Text pulled from the pages:
%%

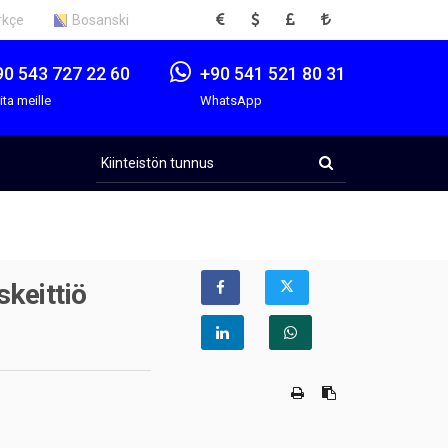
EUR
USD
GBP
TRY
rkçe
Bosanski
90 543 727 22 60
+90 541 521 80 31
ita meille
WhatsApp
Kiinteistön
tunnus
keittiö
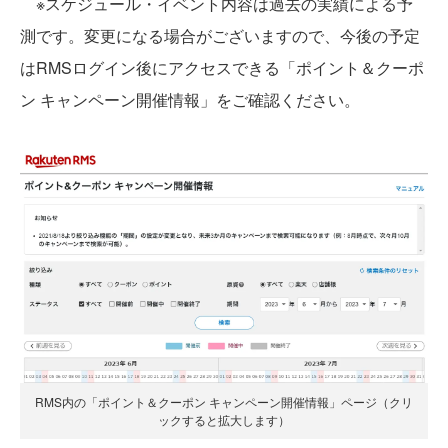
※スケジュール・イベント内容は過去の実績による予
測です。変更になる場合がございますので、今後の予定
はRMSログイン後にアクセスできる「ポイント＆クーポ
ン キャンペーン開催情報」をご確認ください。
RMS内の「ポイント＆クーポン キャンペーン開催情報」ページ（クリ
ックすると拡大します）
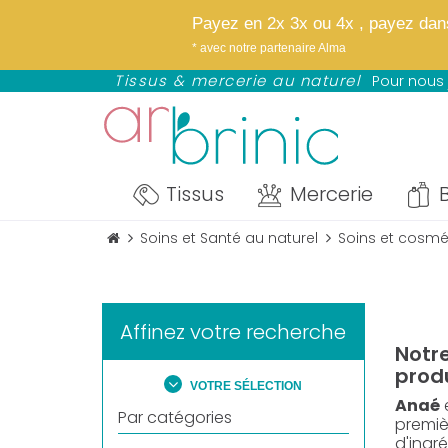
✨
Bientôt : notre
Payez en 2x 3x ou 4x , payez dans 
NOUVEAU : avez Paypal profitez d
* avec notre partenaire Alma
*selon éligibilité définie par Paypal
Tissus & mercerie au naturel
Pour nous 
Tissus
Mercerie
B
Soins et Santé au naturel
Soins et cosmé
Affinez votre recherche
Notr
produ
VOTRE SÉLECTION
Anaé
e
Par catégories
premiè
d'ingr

%%

TASK OBJECTIVE:
Copy every line of text in the listing above, keeping each one character for character. Leave the pictures out of your answer.

THE ANSWER:
EUR
USD
GBP
TRY
rkçe
Bosanski
90 543 727 22 60
+90 541 521 80 31
ita meille
WhatsApp
Kiinteistön
tunnus
keittiö
※スケジュール・イベント内容は過去の実績による予
測です。変更になる場合がございますので、今後の予定
はRMSログイン後にアクセスできる「ポイント＆クーポ
ン キャンペーン開催情報」をご確認ください。
RMS内の「ポイント＆クーポン キャンペーン開催情報」ページ（クリ
ックすると拡大します）
✨
Bientôt : notre
Payez en 2x 3x ou 4x , payez dans 
NOUVEAU : avez Paypal profitez d
* avec notre partenaire Alma
*selon éligibilité définie par Paypal
Tissus & mercerie au naturel
Pour nous 
Tissus
Mercerie
B
Soins et Santé au naturel
Soins et cosmé
Affinez votre recherche
Notr
produ
VOTRE SÉLECTION
Anaé
e
Par catégories
premiè
d'ingr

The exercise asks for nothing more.